• Francisco Caycedo

Quick Shale Gas Petrophysics Review

Unconventional resource plays, like shale gas has become an important source of natural gas, especially in North America, and with this the need of better characterize these reservoirs, improve reserves estimations, production efficiency, and mitigate associated risks.

This post illustrates some aspects of the petrophysical characterization of a shale gas well by integrating the available logs and lab measurements form drilling cuttings, and its not intended to be an extensive article with all the technical details.

1. Mineralogy and TOC Calibration

The right calibration of mineralogy and organic content is essential to properly compute porosity and for therefore hydrocarbon content in shale resource plays.

In the example presented below the mineralogy computed from a multimineral probabilistic model is calibrated against XRD, QEM scan, and Chemostrat measurements performed on drilling cuttings.

“QEMSCAN® is an automated petrography system based around a scanning electron microscope (SEM). The addition of Energy-dispersive X-ray (EDX) spectroscopy detectors and an extensive mineral database enables the identification of minerals and other compounds in-situ”.

CHEMOSTRAT® provides elemental, mineralogical, and organic geochemical data. “The technique relies upon the fact that even apparently homogenous sediments show changes in their chemical composition, these changes reflecting minor fluctuations in variables such as sediment source, facies, palaeoenvironment, palaeoclimate and diagenesis”.

Tracks 5 and 6 in figure below show the QEMSCAN and CHEMOSTRAT computed mineralogy in colors. The black dots correspond to the XRD total clay volume. Track 7 shows the multimineral model results.

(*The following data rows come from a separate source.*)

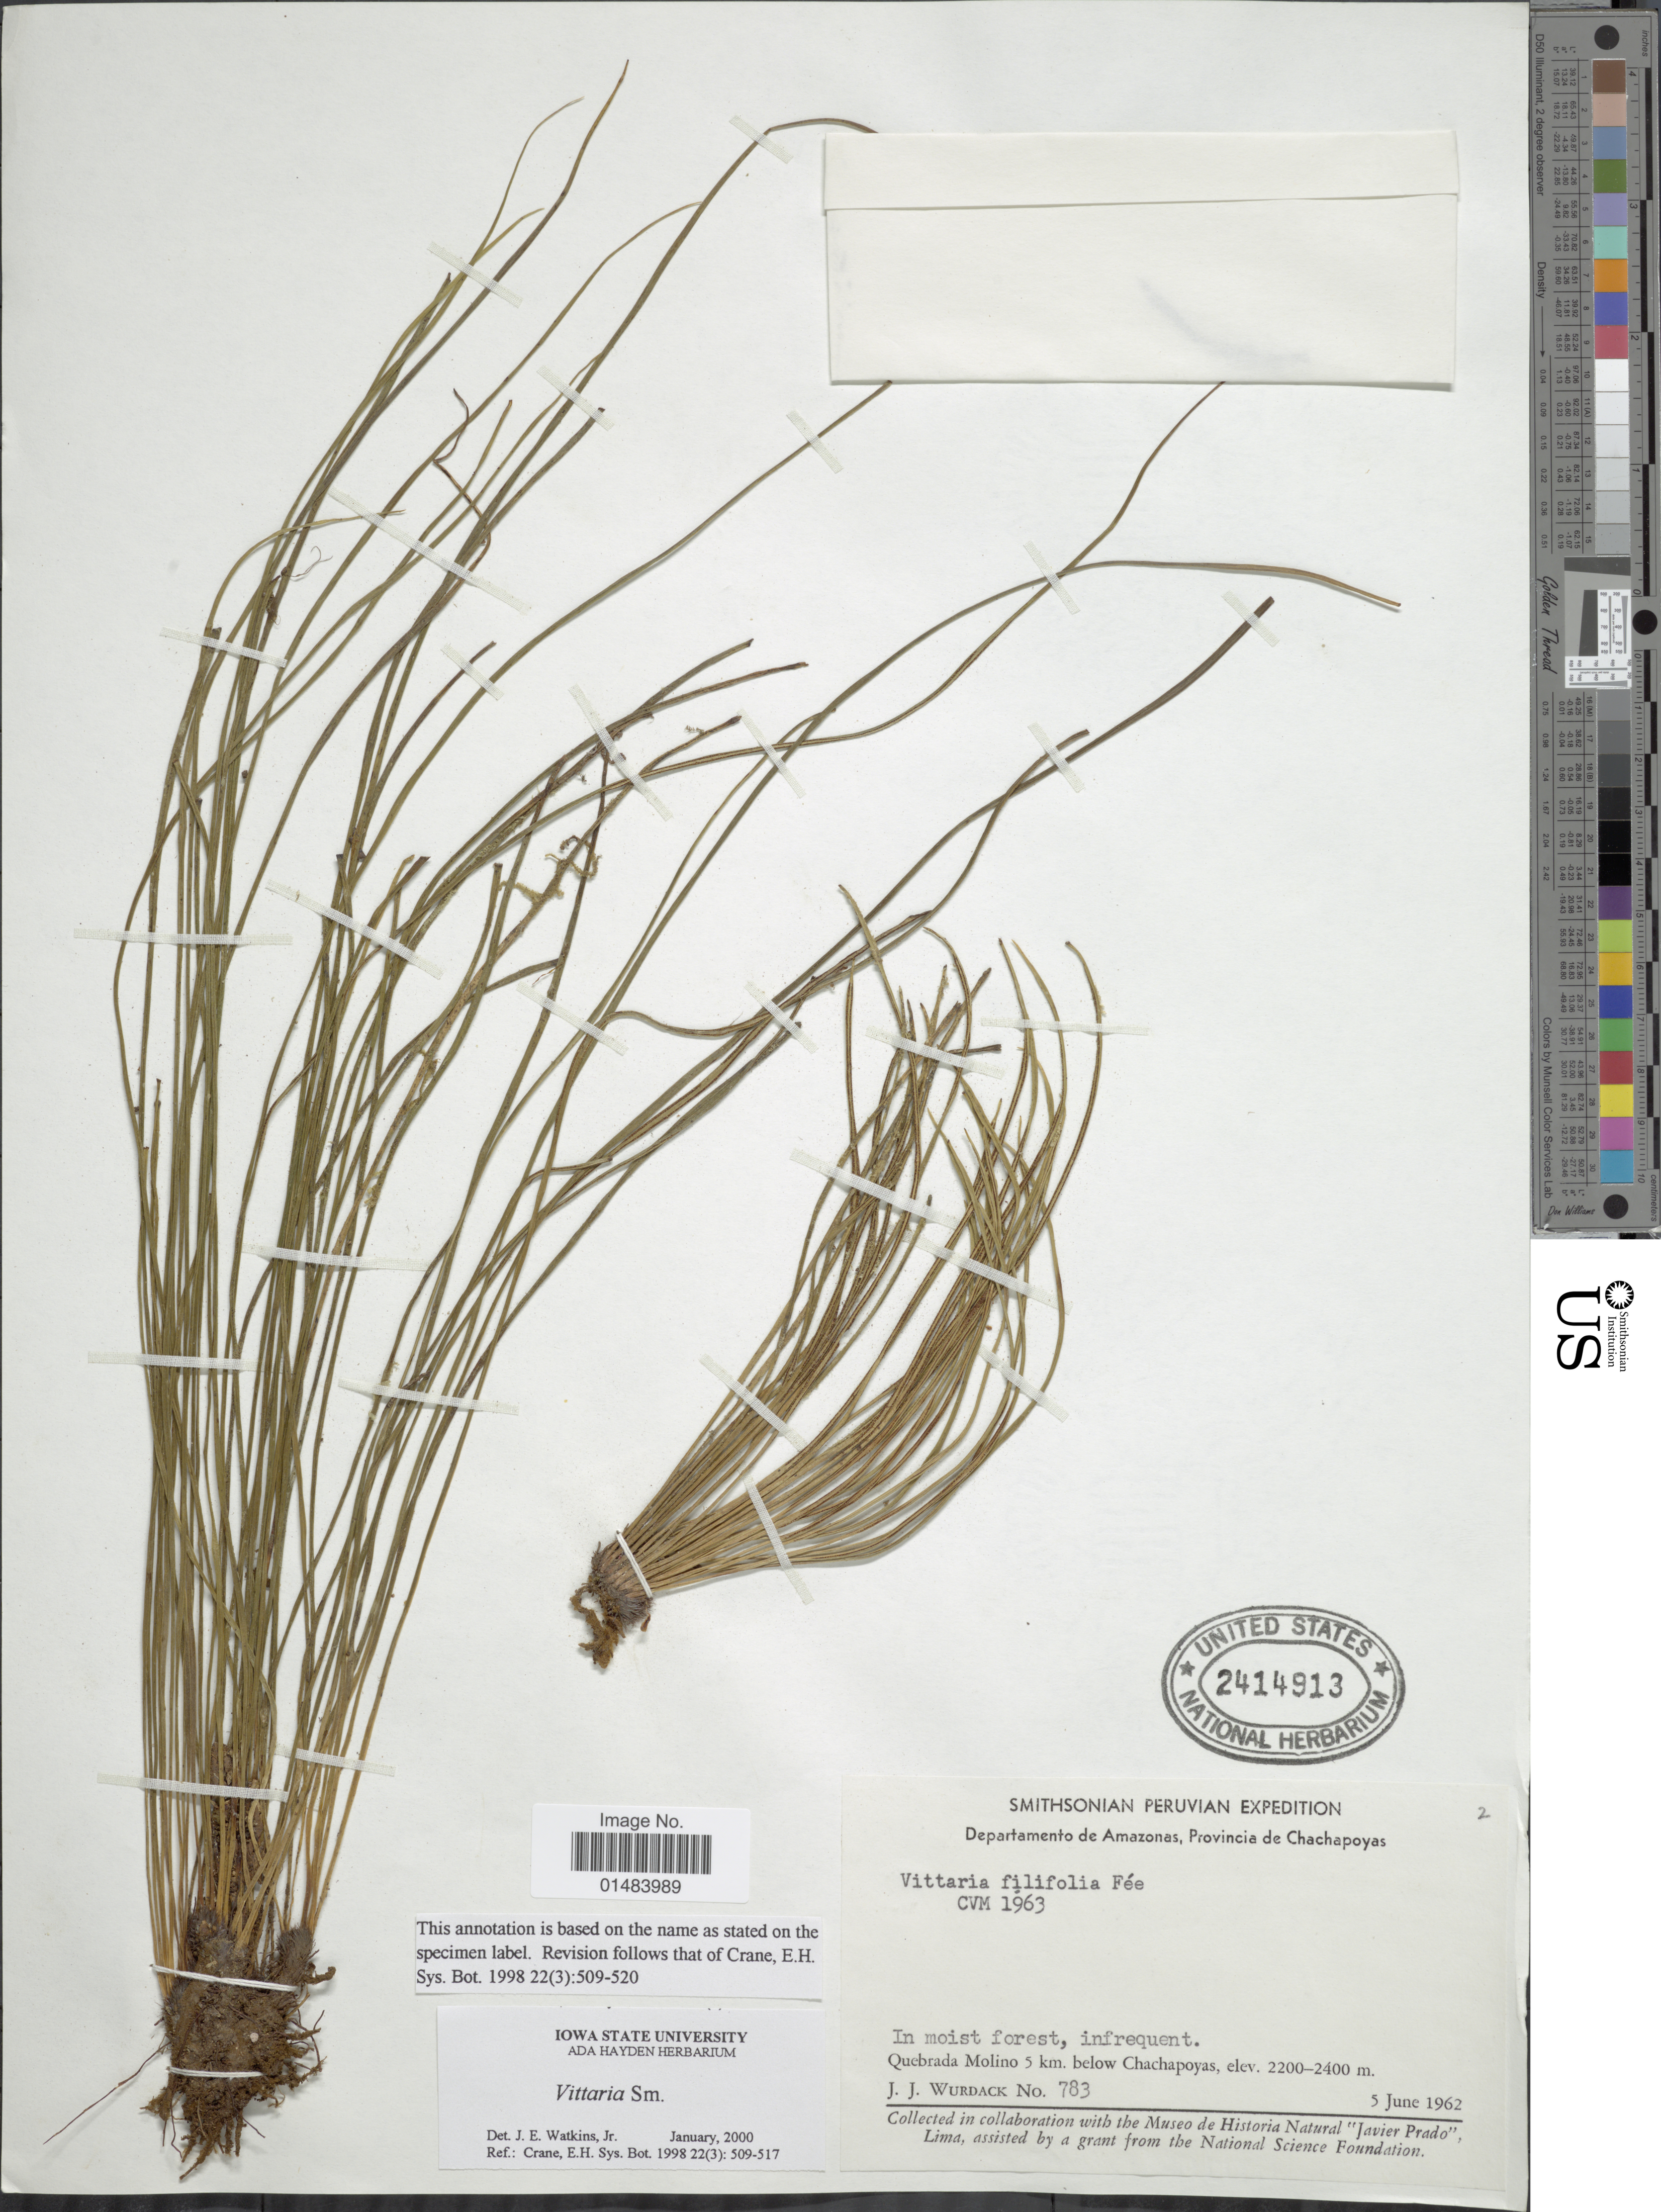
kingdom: Plantae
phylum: Tracheophyta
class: Polypodiopsida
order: Polypodiales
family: Pteridaceae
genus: Vittaria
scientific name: Vittaria graminifolia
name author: Kaulf.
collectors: J. J. Wurdack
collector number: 783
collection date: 1962-06-05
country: Peru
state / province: Amazonas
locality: Deaprtamento de Amazonas, Provincia de Chachapoyas, Quebrada Molino 5 km. below Chachapoyas.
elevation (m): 2200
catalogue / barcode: US 2414913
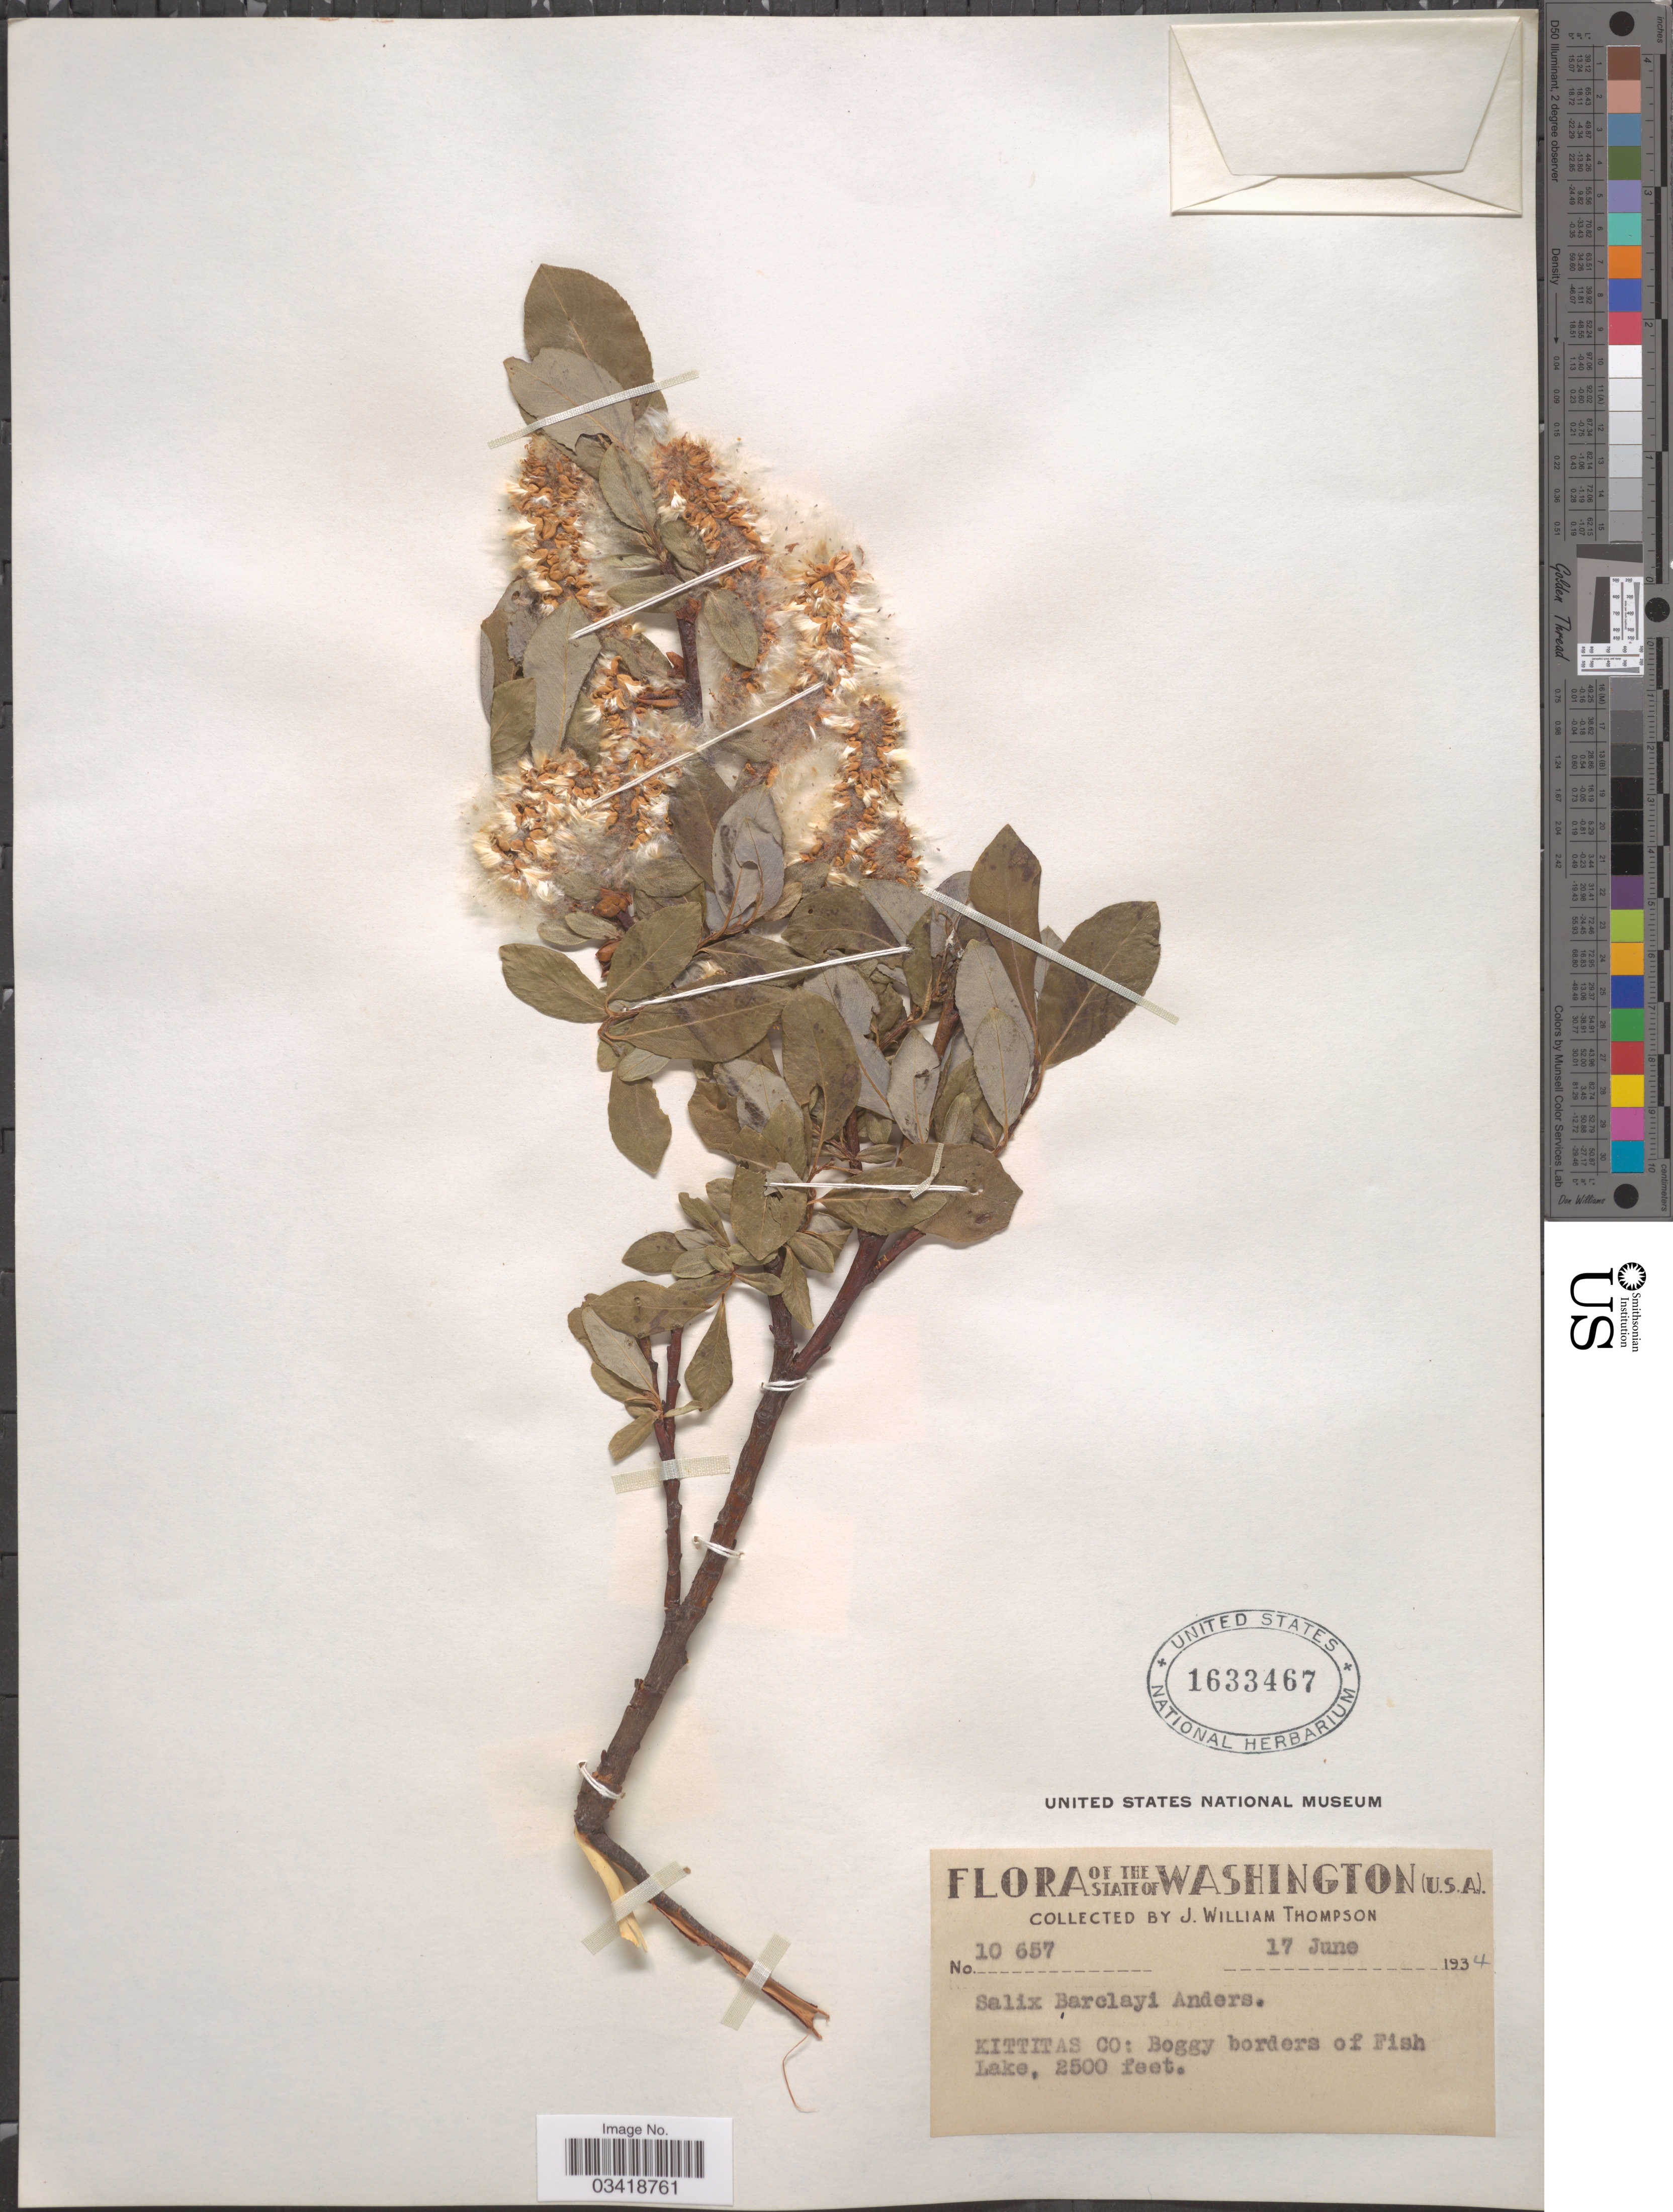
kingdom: Plantae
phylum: Tracheophyta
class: Magnoliopsida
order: Malpighiales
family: Salicaceae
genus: Salix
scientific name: Salix barclayi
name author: Andersson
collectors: J. W. Thompson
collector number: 10657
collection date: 1934-06-17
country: United States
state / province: Washington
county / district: Kittitas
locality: Kittitas Co: Boggy borders of Fish Lake.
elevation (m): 762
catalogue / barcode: US 1633467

In track 8, 9 and 10 is presented the calibration of TOC, grain density, and pyrite / carbonates content (TOC was modeled using the Passey technique).

2. Porosity and Gas-Filled Porosity Calculation

The calibrated probabilistic model generates a porosity based on multimineral matrix properties. This porosity must be consistent with all the logs including Density, Neutron, Sonic, and PEF.

In the last 3 tracks in picture below, it can be observed that the Computed porosity matches reasonably the NMR measurement and that the Gas-Filled Porosity has good visual correlation to the mud logging gas shows.

3. Free and Adsorbed Gas Calculation / Gas in-Place (GIP)

Previous steps show how the Mineralogy, TOC, and Phi calibration. For the Water Saturation calculation Dean Stark data is not available and the log-analysis based method used has been calibrated to core derived ‘adsorbed’ and ‘free gas’ from desorption work done on an analog field.

The Isotherm parameters used to compute the adsorbed gas are:

· gsLo=25 scc/g

· pL=10,000 kpaa

4. Mechanical Rock Properties

Best intervals in the reservoir (lower clay content, higher TOC and gas-filled porosity, higher OGIP) correspond with more favorable mechanical rock properties (Lower Poisson Ratio, Higher Young Modulus, Lower Horizontal to Vertical Stress).

5. Chemo-stratigraphic description: depositional conditions

CHEMOSTRAT® provides elemental, mineralogical, and organic geochemical data allowing to ‘chemically zone’ the reservoir to relate to depositional processes. Think Biogenic (Clean) vs. Terrestrial Derived Sediments (Clays).

• Biogenic & Anoxic Zonation

• Mineral Match

• TOC match

6. QemScan Petrograohy description: lithotypes zonation / mineral size

The automated petrography system based around a scanning electron microscope (SEM) by QEMSCAN® outputs a modal mineralogy profile with mineral association and grain morphology.

• Lithotype Zonation

• Mineralogy

• Synthetic Parameters (Bulk density, Grain Density)

• Particle Size

7. SEM Imaging

Best reservoir intervals seem to be well sorted, with recrystallized textures, overgrowths, and intra TOC Porosity.

8. Integrated rock Characterization / description

The figure below shows the detailed geological characterization of the reservoir including several parameters that can’t be inferred from logs.

Proper use and integration of these results helped improving reserves estimations, well completion and production efficiency, and mitigate associated risks.